#### [Requirement]
Gather every line below that contains the string "fontName", and copy each one out. Case counts.

[Dataset excerpts]
-=-=-

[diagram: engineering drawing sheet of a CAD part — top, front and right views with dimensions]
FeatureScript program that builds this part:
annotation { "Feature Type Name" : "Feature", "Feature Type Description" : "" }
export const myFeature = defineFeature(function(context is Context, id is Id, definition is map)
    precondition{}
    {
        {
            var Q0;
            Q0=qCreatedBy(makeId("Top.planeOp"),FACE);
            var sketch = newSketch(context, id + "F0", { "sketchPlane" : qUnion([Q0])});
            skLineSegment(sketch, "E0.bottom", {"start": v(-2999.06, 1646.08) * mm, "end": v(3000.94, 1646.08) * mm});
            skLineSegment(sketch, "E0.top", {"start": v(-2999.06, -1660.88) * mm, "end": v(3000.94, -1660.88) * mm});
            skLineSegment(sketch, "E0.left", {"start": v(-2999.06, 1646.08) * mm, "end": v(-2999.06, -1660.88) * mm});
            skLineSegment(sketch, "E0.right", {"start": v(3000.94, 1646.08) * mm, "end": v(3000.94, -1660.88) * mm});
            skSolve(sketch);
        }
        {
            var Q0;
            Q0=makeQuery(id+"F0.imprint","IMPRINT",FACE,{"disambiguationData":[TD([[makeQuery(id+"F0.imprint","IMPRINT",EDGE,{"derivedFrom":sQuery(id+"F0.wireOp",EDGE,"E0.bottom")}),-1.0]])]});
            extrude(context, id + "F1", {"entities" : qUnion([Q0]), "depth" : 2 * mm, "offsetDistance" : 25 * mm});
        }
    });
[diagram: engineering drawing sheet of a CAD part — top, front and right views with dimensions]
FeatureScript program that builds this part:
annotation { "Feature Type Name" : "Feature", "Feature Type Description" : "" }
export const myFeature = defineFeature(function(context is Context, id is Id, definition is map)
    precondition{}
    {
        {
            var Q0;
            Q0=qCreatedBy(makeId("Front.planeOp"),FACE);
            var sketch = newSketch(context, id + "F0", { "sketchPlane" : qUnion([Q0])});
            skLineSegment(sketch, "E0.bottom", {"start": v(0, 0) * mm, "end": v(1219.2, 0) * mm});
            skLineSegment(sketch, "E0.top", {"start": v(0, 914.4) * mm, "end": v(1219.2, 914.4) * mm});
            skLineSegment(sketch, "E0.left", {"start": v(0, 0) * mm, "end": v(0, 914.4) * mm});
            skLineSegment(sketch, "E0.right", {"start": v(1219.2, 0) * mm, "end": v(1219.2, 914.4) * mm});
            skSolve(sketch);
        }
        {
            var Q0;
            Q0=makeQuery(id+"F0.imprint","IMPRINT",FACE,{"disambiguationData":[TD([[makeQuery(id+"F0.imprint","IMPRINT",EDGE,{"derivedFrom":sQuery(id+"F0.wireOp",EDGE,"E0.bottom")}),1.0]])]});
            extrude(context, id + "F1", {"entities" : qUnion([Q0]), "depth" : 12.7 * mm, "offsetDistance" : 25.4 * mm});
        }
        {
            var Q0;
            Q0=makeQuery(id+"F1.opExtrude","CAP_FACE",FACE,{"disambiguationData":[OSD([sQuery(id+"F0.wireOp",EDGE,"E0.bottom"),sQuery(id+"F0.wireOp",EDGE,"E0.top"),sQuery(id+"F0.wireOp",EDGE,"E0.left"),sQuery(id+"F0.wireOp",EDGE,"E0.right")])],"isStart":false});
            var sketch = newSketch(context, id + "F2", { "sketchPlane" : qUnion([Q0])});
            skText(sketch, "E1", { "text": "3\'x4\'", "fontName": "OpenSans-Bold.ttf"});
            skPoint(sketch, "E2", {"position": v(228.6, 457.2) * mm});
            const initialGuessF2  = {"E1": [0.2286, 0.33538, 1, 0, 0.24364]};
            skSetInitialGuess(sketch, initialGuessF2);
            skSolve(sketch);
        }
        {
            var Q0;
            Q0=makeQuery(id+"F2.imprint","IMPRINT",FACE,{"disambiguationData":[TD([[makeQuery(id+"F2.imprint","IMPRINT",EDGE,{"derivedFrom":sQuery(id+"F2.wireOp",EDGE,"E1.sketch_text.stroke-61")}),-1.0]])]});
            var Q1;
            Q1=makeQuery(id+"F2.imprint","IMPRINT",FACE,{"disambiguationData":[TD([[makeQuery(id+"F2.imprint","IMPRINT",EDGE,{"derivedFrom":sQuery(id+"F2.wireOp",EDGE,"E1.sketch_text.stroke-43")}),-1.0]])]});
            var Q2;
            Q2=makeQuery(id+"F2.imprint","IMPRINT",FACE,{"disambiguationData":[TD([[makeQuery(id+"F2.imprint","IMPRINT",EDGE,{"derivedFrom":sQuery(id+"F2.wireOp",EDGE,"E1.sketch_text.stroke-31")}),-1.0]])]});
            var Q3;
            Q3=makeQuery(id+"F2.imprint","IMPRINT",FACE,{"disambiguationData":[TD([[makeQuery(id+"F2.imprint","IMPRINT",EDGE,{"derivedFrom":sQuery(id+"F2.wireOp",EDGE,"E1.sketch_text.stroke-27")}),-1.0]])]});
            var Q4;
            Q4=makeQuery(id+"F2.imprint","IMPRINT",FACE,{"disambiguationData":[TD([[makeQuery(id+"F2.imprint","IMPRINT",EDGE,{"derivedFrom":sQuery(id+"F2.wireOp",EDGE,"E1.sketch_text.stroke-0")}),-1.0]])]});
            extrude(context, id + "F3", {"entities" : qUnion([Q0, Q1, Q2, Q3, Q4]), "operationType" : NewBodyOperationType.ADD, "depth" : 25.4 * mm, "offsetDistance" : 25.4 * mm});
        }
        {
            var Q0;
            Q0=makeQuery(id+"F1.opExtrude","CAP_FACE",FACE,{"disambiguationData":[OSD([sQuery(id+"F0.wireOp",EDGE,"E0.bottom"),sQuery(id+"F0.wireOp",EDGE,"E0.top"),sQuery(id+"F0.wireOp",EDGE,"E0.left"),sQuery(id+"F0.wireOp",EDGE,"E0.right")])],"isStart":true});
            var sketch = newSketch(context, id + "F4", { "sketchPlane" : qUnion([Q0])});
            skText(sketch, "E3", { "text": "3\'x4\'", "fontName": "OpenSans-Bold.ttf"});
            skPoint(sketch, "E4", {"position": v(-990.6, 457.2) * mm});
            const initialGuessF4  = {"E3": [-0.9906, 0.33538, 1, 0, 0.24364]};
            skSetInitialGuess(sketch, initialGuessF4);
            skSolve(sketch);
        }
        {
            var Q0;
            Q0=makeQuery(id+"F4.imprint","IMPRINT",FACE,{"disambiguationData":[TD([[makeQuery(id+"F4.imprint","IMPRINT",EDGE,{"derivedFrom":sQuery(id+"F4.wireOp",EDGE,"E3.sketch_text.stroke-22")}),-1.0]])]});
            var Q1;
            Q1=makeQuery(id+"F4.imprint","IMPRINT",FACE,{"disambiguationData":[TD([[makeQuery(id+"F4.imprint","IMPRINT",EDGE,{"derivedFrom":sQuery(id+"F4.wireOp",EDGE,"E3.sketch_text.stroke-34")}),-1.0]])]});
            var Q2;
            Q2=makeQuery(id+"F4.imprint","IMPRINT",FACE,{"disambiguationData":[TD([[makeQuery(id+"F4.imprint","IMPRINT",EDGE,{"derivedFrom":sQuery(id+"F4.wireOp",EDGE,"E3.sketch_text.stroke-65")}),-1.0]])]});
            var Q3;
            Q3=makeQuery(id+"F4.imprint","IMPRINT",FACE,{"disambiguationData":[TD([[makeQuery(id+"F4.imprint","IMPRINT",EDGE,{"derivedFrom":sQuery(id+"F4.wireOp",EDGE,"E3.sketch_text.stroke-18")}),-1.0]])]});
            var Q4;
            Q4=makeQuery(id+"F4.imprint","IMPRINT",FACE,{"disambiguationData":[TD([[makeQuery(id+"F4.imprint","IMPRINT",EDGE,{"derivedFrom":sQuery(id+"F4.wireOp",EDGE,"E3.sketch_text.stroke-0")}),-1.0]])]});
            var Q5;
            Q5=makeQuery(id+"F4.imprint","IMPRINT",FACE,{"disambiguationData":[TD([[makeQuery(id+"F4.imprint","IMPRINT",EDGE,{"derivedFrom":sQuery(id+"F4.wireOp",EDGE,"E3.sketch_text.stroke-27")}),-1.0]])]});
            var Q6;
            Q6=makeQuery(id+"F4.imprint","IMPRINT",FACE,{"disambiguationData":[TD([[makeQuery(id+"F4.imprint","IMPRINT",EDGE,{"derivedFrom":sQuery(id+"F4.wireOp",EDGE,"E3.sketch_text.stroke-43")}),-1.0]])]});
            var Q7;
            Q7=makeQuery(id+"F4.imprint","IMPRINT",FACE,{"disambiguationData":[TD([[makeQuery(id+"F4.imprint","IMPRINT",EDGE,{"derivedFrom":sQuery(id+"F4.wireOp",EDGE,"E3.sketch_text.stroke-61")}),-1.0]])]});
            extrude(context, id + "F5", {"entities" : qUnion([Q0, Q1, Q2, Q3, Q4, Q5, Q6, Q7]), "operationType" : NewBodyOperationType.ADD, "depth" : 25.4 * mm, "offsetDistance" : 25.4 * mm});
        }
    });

-=-=-

#### [Answer to this task]
            skText(sketch, "E1", { "text": "3\'x4\'", "fontName": "OpenSans-Bold.ttf"});
            skText(sketch, "E3", { "text": "3\'x4\'", "fontName": "OpenSans-Bold.ttf"});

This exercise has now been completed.